Dai Baldé

Personal information
- Full name: Dai Rodrigo Costa Baldé
- Date of birth: 18 October 2006 (age 18)
- Place of birth: Vila Nova de Gaia, Portugal
- Height: 1.83 m (6 ft 0 in)
- Position(s): Defensive midfielder

Team information
- Current team: Rio Ave U23

Youth career
- 2015–2018: Estarreja
- 2018–2019: Varzim
- 2019–: Rio Ave

International career^{‡}
- Years: Team / Apps / (Gls)
- 2025–: Guinea-Bissau / 2 / (0)

= Dai Baldé =

Bissau-Guinean footballer

Dai Rodrigo Costa Baldé (born 18 October 2006) is a Bissau-Guinean professional footballer who plays as a defensive midfielder for the Rio Ave U23s.
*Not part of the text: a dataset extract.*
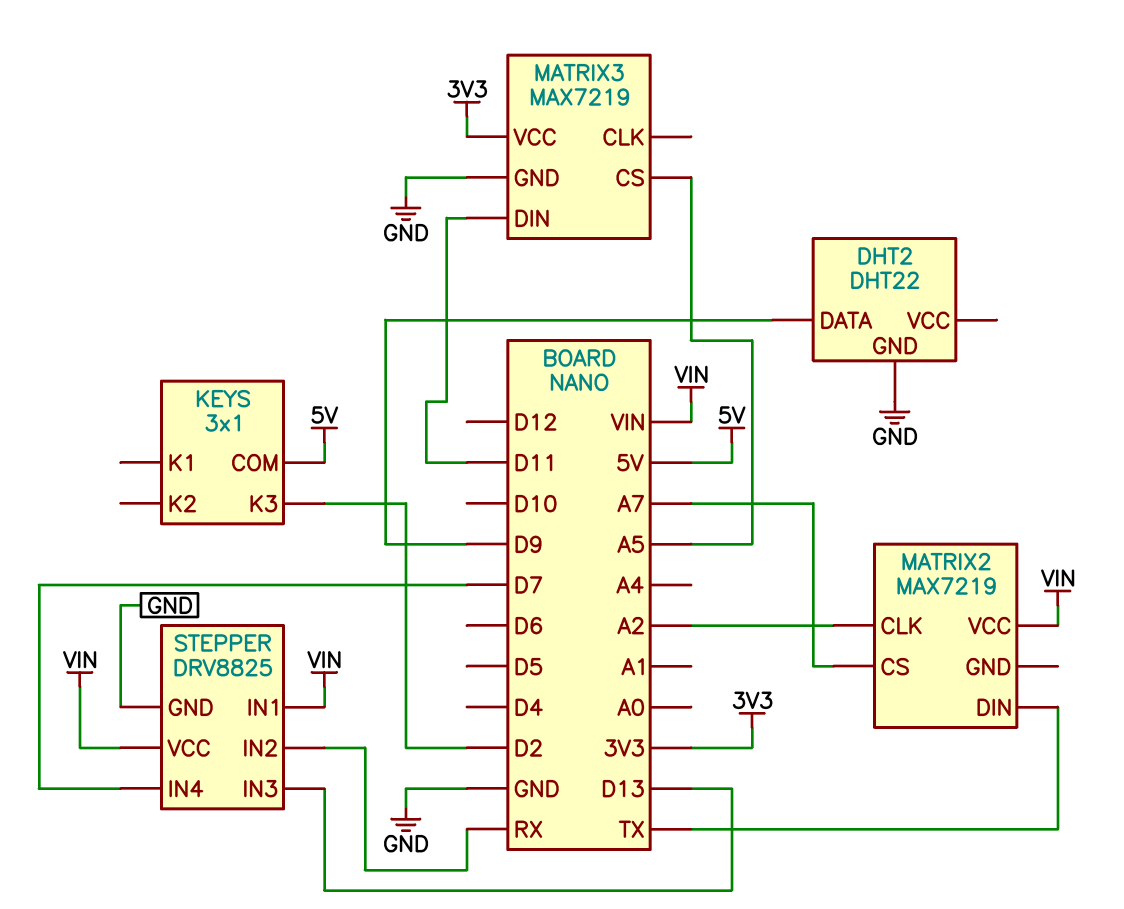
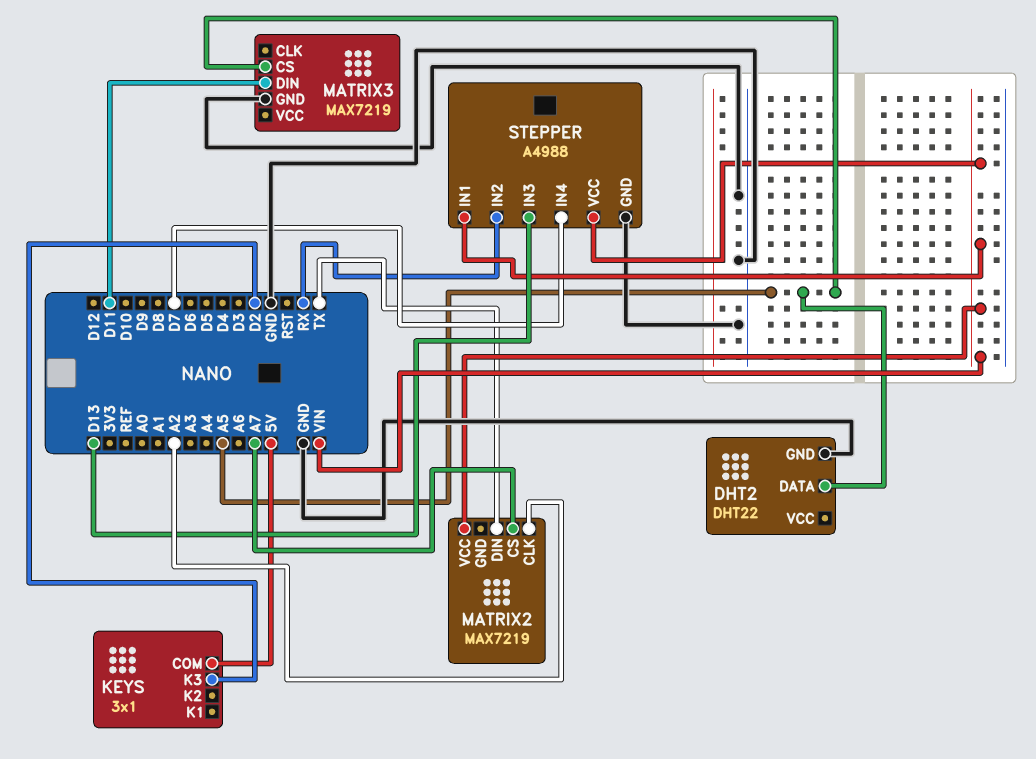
DHT2 pin DATA: D9 -> A5
MATRIX3 pin VCC: 3V3 -> none
STEPPER: DRV8825 -> A4988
Born in Portugal, he plays for the Guinea-Bissau national team.

==Club career==
Baldé is a product of the youth academies of Estarreja, Varzim and Rio Ave. He was promoted to the Rio Ave U23s for the 2024–25 season.

==International career==
Born in Portugal, Baldé is of Bissau-Guinean descent. He was called up to the Guinea-Bissau national team for a set of friendlies in June 2025. He made his debut in a 1–1 tie with Burundi on 6 June 2025.